[Stored data entries]
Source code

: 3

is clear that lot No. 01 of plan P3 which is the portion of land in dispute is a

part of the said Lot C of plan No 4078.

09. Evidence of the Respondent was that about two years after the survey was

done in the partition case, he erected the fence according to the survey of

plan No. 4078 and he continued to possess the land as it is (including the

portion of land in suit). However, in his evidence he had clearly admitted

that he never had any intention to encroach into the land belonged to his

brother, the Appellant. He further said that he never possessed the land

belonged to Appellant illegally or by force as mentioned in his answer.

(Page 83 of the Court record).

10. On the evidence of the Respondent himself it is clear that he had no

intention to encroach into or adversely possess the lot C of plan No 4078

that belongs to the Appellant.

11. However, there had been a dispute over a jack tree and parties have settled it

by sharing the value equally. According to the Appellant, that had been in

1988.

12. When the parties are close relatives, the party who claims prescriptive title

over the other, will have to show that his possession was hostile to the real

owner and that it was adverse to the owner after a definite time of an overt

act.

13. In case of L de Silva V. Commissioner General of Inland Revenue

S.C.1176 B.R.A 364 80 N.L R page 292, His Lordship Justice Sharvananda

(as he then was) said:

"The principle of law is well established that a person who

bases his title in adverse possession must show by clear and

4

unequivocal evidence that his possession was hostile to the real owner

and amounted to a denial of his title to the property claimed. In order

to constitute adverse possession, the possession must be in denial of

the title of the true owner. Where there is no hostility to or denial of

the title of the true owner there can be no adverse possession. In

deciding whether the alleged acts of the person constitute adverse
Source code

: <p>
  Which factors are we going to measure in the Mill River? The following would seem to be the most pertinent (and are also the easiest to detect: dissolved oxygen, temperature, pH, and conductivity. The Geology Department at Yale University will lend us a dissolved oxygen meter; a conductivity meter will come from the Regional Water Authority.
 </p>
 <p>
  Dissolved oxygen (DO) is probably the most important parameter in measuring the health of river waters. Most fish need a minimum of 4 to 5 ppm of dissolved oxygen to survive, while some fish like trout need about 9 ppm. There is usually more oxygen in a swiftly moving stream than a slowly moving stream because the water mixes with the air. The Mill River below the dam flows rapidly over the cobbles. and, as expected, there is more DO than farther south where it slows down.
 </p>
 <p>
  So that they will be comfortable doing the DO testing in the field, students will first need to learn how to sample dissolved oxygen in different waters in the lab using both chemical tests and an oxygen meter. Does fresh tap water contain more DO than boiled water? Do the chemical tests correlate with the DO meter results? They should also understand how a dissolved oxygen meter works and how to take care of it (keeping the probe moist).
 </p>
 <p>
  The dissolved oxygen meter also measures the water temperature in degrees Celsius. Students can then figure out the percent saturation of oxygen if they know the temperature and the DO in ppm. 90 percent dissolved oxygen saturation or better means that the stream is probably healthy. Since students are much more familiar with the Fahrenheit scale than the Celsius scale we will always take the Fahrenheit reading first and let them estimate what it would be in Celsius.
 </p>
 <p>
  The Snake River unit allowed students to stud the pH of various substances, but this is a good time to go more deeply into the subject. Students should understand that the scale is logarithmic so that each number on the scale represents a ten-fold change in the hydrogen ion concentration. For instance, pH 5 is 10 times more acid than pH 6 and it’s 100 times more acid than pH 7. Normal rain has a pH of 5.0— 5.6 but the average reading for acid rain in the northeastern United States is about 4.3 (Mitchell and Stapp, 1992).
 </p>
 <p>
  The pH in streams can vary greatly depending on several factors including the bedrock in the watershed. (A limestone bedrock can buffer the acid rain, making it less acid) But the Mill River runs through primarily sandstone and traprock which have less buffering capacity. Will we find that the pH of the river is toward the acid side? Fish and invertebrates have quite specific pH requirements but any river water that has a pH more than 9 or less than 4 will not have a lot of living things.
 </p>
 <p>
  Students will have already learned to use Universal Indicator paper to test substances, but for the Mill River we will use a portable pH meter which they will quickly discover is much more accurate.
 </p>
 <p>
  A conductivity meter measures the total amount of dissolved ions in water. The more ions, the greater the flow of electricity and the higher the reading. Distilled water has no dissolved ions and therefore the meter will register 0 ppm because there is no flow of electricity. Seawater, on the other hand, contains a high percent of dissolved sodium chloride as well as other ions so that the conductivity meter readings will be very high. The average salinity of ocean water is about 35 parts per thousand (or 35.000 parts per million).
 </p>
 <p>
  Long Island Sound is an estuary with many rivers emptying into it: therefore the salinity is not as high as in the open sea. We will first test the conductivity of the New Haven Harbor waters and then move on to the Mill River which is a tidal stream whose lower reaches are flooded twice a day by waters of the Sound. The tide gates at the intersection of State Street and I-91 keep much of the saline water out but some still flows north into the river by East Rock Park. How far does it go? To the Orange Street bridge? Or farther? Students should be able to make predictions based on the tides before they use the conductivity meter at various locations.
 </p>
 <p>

Task brief: For every line in the data above that holds "well", return the line itself.

Solution for this task:
"The principle of law is well established that a person who
  A conductivity meter measures the total amount of dissolved ions in water. The more ions, the greater the flow of electricity and the higher the reading. Distilled water has no dissolved ions and therefore the meter will register 0 ppm because there is no flow of electricity. Seawater, on the other hand, contains a high percent of dissolved sodium chloride as well as other ions so that the conductivity meter readings will be very high. The average salinity of ocean water is about 35 parts per thousand (or 35.000 parts per million).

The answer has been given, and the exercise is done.